Он знал, что я всегда считала Петеньку за сына. Но, наверно, нужно было еще раз сказать ему об этом всеми словами. Расставаясь, непременно нужно говорить все слова — уж кому—кому, а мне—то пора было этому научиться! Но я почему—то не сказала ему и, вернувшись домой, сразу же пожалела об этом.
Он снова взял меня за руки, поцеловал руки, мы крепко обнялись, и он чуть слышно сказал:
— Сестра…
Я проводила его до института и пешком пошла на Петроградскую, хотя чувствовала усталость после бессонной ночи.
Жарко было, свежий асфальт у Ростральных колонн плавился и оседал под ногами. Легкий запах смолы доносился от барок, стоявших за Биржевым мостом, и Нева, великолепная, просторная, не шла, а шествовала, раскинувшись на две такие же великолепные, просторные Невы, именно там, где это было прекрасно. И странно, дико было подумать о том, что в какой—нибудь сотне километров отсюда немецкие солдаты, обливаясь потом, со звериной энергией рвутся к этим зданиям, к этому праздничному летнему сиянию Невы, к этому новому, молодому скверу между Биржевым и Дворцовым мостами.
Но пока еще тихо, спокойно было вокруг, в сквере играли дети, и старый сторож с металлическим прутиком в руке шел по дорожке, останавливаясь время от времени, чтобы наколоть на прутик бумажку.
Как прежде я помнила по числам все наши встречи с Саней, так же теперь я запомнила, и, кажется, навсегда, те дни, когда получала от него письма. Второе письмо, если не считать записочки, в которой он называл меня «Пира—Полейкин», я получила 7 августа — день, который потом долго снился мне и как—то участвовал в тех мучительных снах, за которые я даже сердилась на себя, как будто за сны можно сердиться.
Я ночевала дома, не в госпитале, и рано утром пошла разыскивать Розалию Наумовну, потому что квартира оставалась пустая. Я нашла ее во дворе: трое мальчиков стояли перед ней, и она учила их разводить краску.
— Слишком густо так же плохо, как и слишком жидко, — говорила она. — Где доска? Воробьев, не чешись. Попробуйте на доске. Не все сразу.
По инерции она и со мной заговорила деловым тоном:
— Противопожарное мероприятие: окраска чердаков и других деревянных верхних частей строений. Огнеупорный состав. Учу детей красить.
— Розалия Наумовна, — спросила я робко, — вы еще не скоро вернетесь домой? Мне должны позвонить.

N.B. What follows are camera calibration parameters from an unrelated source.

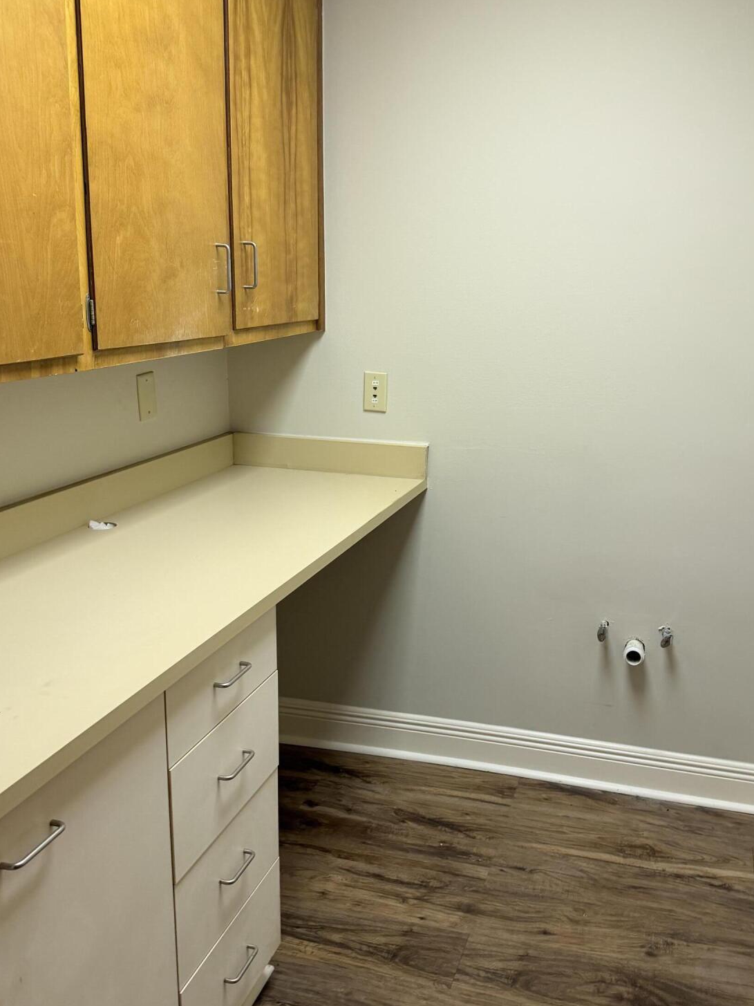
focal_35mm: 33
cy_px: 485
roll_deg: -0.1
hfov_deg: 42.8
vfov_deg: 55.3
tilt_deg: -12.0
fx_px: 959
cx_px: 438
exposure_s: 1/121
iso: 200
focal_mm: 6.76
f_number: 1.78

Я ждала звонка из Русского музея. Петины работы давно были упакованы, но за ними почему—то не присылали.
— Через час. Пойду с детьми на чердак, задам каждому урок и буду свободна. Катя, да что же это я! — сказала она живо и всплеснула руками. — Вам же письмо, письмо! У меня руки в краске, тащите!

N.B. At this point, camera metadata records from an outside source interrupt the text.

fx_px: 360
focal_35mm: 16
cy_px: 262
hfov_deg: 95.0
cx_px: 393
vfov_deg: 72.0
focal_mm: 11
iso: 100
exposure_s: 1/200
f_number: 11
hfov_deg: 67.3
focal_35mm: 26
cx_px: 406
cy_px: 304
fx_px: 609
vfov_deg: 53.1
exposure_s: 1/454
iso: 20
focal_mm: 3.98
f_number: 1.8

Я залезла к ней в карман и вытащила письмо от Сани…
Как всегда, я сначала пробежала письмо, чтобы поскорее узнать, что с Саней ничего не случилось, потом стала читать еще раз, уже медленно, каждое слово.

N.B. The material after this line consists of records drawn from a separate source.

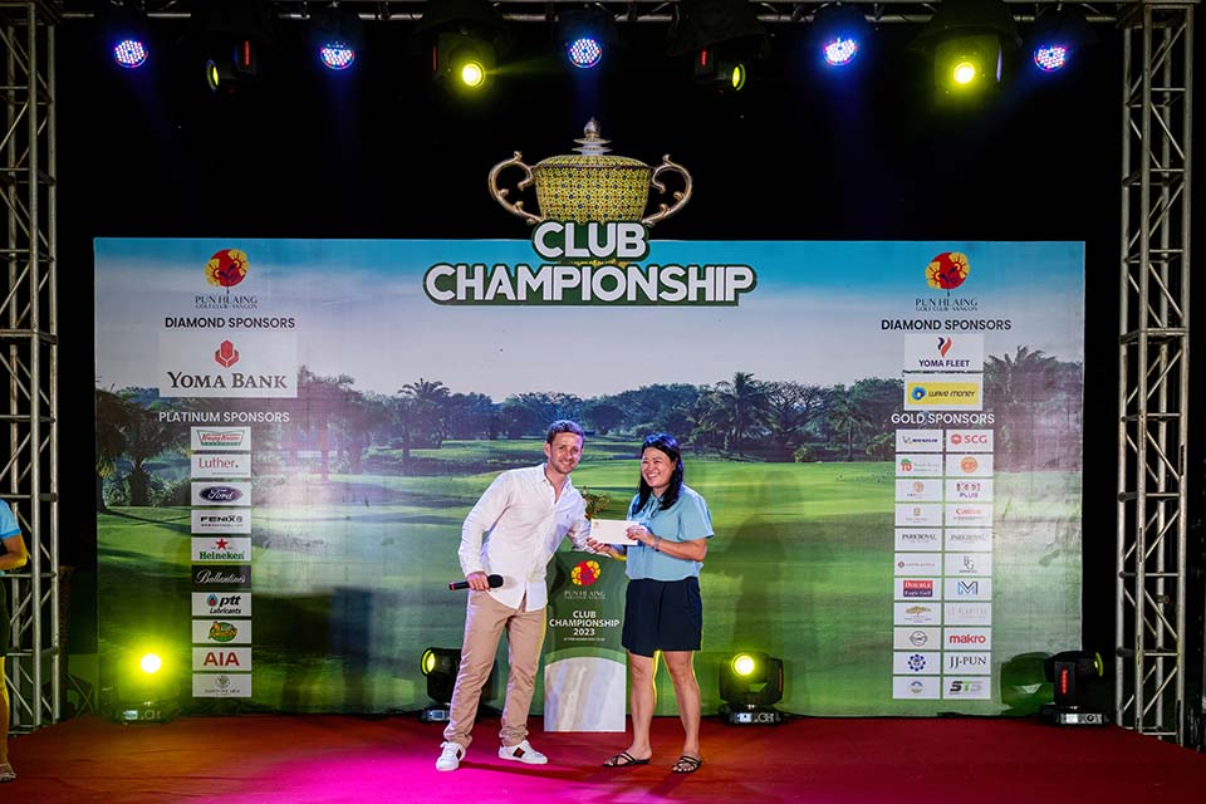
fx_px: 988
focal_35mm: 30
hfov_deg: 62.8
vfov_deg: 44.3
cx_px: 603
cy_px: 402
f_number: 4
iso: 500
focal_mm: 29.5
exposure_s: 1/200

«Помнишь ли ты Гришу Трофимова? — писал он уже в конце, прощаясь. — Когда—то мы вместе с ним распыляли над озерами парижскую зелень. Вчера мы его похоронили».
Я плохо помнила Гришу Трофимова, он сразу же куда—то улетел, едва я приехала в Саратов, и я вовсе не знала, что он служит в одном полку с Саней. Но Варя, несчастная Варя мигом представилась мне — и письмо выпало из рук, листочки разлетелись.
…Пора было ехать в госпиталь, но я зачем—то побрела домой, совсем забыв, что отдала Розалии Наумовне ключ от квартиры. На лестнице меня встретила «научная няня» и сразу стала жаловаться, что никак не может устроиться — никто не берет, потому что «не хватает питания», и что одна домработница поступила в Трест зеленых насаждений, а ей уже не под силу, и т.д. и т.д. Я слушала ее и думала: «Варя, бедная Варя».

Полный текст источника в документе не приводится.